TEXT SHOWN

════

In the midst of a national election, while it’s important to look at what each candidate stands for in terms of the issues, I would argue that it is even more important to assess who they are with respect to their ethical or moral beliefs.  Who they are will determine how they will make decisions for us all.

In looking for a higher standard of leadership, Nair offers us this model:

1. Service is the purpose of leadership. 

2. Moral principles must be the basis of goals, decisions and strategies.

3. A single standard of conduct needs to be employed in both public and private lives.

Hopelessly idealistic?  Impossibly impractical?

“In an era shaped by colonialism, dictatorships and two World Wars,” Nair writes, “[Mohandas] Gandhi demonstrated that an idealist could also be a practical and effective leader.

“Gandhi’s life was not governed by policies, it was governed by principles and values; the best political leaders have their country as the source of their passion.  Business leaders have… the organization… Gandhi’s life was driven by his religion:  truth and non-violence and a life of service to others.”

As India’s revered political and spiritual leader, two concepts were critical to Gandhi’s success:  a single standard of conduct, and integrity of the process.

“We have come to accept,” Nair writes, “that a lower moral standard is necessary to get things done in the real world of politics and business.  This is the gospel of expediency – the double standard of conduct.”

Gandhi’s success was based on the idea that leaders must set an example.  “You must watch my life,” he said, “how I live, eat, sit, talk, behave in general.  The sum total of all those in me is my religion.”

“This is not a call for perfection,” Nair reminds us.  “It is something to measure our actions against – something to strive for and to help us control our imperfections.”

Additionally, Gandhi believed that there must be integrity in the process in order gain the trust and confidence of the people you are leading.

════

(Dataset records)
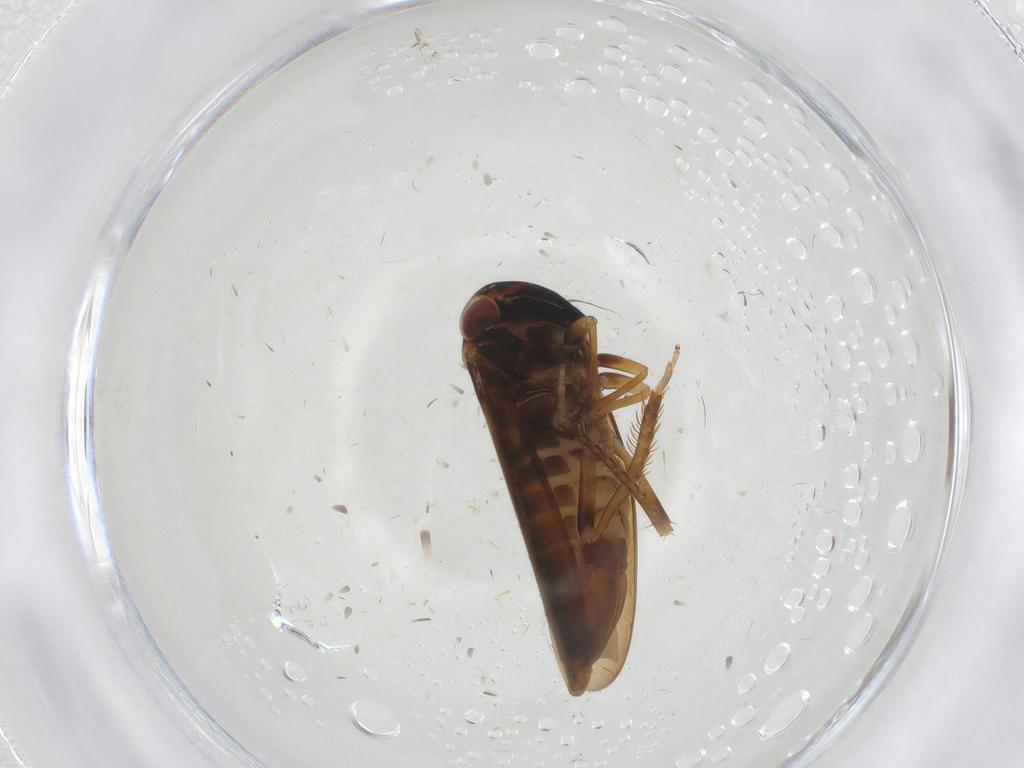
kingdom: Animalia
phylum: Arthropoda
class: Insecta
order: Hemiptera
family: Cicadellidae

════

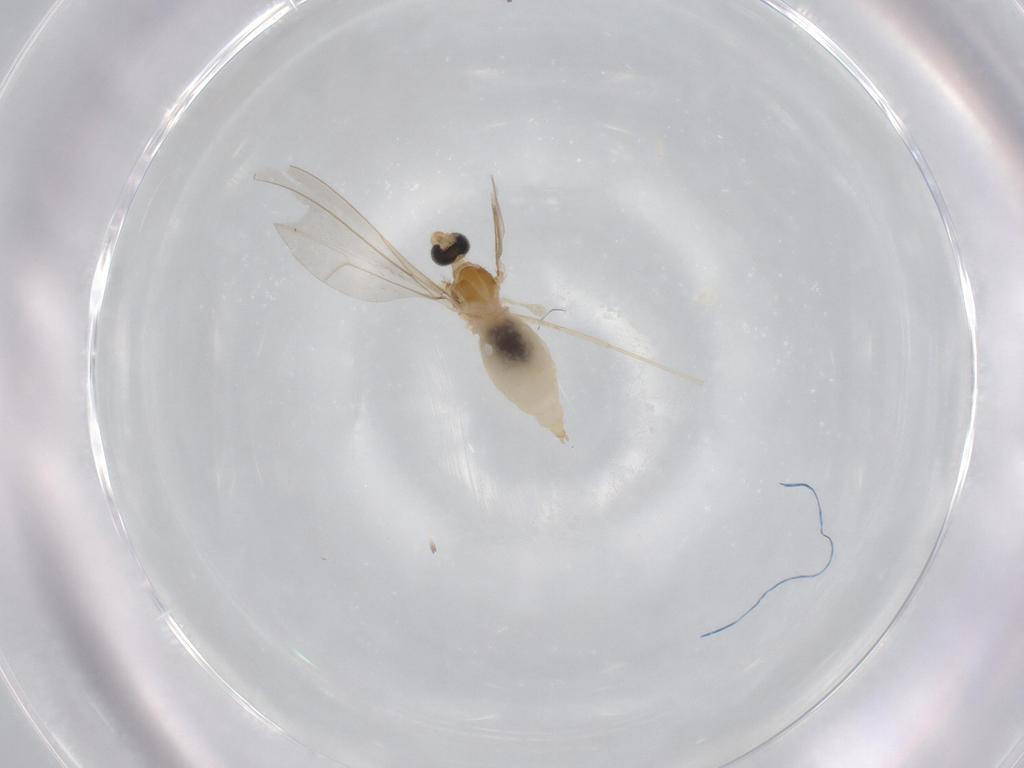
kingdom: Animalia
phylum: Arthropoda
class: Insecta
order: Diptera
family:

════

PROBLEMS
**a.** Please write out the stretch of the leadership text from "In the midst" through "and effective leader.".
**b.** Which two concepts does the leadership text call critical to Gandhi's success?
The items above are separate from the leadership text.

SOLUTIONS PER TASK
**a.**
In the midst of a national election, while it’s important to look at what each candidate stands for in terms of the issues, I would argue that it is even more important to assess who they are with respect to their ethical or moral beliefs.  Who they are will determine how they will make decisions for us all.

In looking for a higher standard of leadership, Nair offers us this model:

1. Service is the purpose of leadership. 

2. Moral principles must be the basis of goals, decisions and strategies.

3. A single standard of conduct needs to be employed in both public and private lives.

Hopelessly idealistic?  Impossibly impractical?

“In an era shaped by colonialism, dictatorships and two World Wars,” Nair writes, “[Mohandas] Gandhi demonstrated that an idealist could also be a practical and effective leader.

**b.** A single standard of conduct and integrity of the process.